Fears over the COVID-19 pandemic and plummeting oil prices have caused mortgage rates to plummet to multi-year lows over the past couple of weeks.
But now some lenders are actually starting to raise rates.
Fixed rates on certain terms have been creeping back up, while some of the big banks have been quietly cutting their discounts on prime rate (which affects floating rates).
Scotiabank, for example, raised its published 5-year closed variable rate 60 percentage points on Saturday, from 3.45% to 4.05%.
A host of other lenders have also been slashing their discounts from prime by anywhere from 20 up to 75 basis points. At one lender, for example, a new borrower could have obtained a high-ratio 5-year variable mortgage at Prime – 1.00%, or 2.45%. Today, that same rate is now Prime – 0.25%, or 3.20%.
So what’s going on?
Fear has saturated the market to the extent that lenders are now concerned about liquidity and rising defaults, according to observers.

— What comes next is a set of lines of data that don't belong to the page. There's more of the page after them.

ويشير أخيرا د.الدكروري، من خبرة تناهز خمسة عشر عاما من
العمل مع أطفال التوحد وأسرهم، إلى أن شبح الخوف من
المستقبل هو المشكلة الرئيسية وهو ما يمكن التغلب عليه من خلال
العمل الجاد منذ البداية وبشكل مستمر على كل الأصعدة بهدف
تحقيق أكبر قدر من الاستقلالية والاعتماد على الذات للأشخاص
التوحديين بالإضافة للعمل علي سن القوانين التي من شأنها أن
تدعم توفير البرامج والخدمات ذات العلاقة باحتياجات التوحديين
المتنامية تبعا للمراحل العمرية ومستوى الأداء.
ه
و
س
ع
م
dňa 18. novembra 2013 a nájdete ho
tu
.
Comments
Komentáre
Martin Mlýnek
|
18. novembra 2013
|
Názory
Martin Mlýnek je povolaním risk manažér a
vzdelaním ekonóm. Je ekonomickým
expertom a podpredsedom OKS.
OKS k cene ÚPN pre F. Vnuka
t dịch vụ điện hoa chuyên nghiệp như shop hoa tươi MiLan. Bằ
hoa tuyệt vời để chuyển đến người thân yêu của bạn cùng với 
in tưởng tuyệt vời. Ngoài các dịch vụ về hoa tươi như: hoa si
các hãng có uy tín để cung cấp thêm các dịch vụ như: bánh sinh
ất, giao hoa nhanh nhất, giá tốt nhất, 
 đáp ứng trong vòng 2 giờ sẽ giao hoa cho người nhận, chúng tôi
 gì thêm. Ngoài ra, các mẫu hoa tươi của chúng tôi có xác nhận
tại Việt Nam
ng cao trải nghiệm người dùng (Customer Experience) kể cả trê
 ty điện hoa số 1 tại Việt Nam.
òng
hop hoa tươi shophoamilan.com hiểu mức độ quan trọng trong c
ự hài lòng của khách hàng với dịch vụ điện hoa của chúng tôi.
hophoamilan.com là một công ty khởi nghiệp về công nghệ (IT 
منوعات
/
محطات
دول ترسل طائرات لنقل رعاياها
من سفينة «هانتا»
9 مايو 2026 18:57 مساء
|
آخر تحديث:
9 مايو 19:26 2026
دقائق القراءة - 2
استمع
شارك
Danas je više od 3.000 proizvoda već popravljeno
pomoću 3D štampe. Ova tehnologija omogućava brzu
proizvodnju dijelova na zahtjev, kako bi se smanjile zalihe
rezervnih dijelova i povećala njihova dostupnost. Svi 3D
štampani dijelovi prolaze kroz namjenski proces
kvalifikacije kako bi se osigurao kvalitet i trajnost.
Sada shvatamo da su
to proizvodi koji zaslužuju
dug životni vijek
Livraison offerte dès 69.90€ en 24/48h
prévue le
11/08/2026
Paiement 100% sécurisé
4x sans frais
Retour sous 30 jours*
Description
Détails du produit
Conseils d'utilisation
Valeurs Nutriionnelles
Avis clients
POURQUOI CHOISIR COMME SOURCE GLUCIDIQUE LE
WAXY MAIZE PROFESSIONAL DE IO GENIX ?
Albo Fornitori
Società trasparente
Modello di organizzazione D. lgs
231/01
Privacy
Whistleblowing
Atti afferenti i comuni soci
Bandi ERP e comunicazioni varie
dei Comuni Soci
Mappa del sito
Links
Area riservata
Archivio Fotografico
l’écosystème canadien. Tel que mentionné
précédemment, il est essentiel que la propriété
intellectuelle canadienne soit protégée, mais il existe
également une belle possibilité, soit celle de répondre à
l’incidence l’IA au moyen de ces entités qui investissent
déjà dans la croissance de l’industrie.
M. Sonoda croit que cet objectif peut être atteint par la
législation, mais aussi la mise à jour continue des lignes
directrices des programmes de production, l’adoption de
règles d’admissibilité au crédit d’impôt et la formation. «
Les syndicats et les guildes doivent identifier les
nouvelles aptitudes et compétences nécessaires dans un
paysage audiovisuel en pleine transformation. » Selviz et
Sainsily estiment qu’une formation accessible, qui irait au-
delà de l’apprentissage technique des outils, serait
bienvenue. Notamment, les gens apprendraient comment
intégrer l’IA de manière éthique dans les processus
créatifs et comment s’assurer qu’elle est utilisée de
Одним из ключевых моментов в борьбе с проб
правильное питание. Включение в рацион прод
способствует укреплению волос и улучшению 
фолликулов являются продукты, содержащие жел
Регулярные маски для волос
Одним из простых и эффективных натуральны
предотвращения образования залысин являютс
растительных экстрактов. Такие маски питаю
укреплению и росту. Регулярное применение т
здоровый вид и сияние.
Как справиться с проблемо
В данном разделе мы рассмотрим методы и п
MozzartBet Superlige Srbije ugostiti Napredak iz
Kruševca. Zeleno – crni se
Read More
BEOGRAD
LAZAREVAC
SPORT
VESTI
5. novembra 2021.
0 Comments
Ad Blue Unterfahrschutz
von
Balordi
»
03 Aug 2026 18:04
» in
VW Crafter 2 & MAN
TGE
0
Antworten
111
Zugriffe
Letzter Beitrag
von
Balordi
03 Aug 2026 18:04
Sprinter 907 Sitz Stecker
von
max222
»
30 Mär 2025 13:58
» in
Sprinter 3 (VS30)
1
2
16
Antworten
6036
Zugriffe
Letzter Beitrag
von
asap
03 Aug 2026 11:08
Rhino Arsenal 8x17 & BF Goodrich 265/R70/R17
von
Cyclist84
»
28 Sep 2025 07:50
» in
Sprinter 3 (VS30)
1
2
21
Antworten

“I think if you’re a bank, you’re scared of losses right now,” Shawn Stillman, founder of mortgageoutlet.ca, told CMT.
“The banks are in this to make money, and if they don’t think that they’re going to be able to make money because all of a sudden their default rate is going to go up, then they’re going to protect themselves by raising rates.”
In addition to the potential for an increase in default rates, Stillman says that with more people facing temporary layoffs due to the coronavirus, more people will start drawing on their available credit.
“If you’re a business and you have a line of credit, you’re drawing on that line of credit. If you have credit cards, you’re maxing out those credit cards. You are using your ability to borrow more money and it becomes a shock to the system,” Stillman said. Essentially the banks could face a growing run on available credit facilities, which could challenge their ability to finance all of that credit.
That’s one of the reasons why the Office of the Superintendent of Financial Institutions (OSFI) announced on Friday that it was lowering the capital requirements for banks, which would free up an additional $300 billion of lending capacity.
Despite the Bank of Canada’s emergency rate cut on Friday, markets are still pricing in an additional 50-bps cut when the Bank meets next month. That will bring Canada’s overnight lending rate down to 0.25%.
Knowing this, banks are starting to increase the discounts from prime so that the economics of funding variable-rate mortgages continues to make sense.
“We’ve seen these shock-and-awe rate moves before,” wrote Rob McLister, founder of RateSpy.com. “On October 6, 2008, in the midst of the credit crisis, TD shocked the market with a massive 100-bps rate increase to prime + 1.00%. It applied to new variable and HELOC customers. TD rates were below prime just days before.”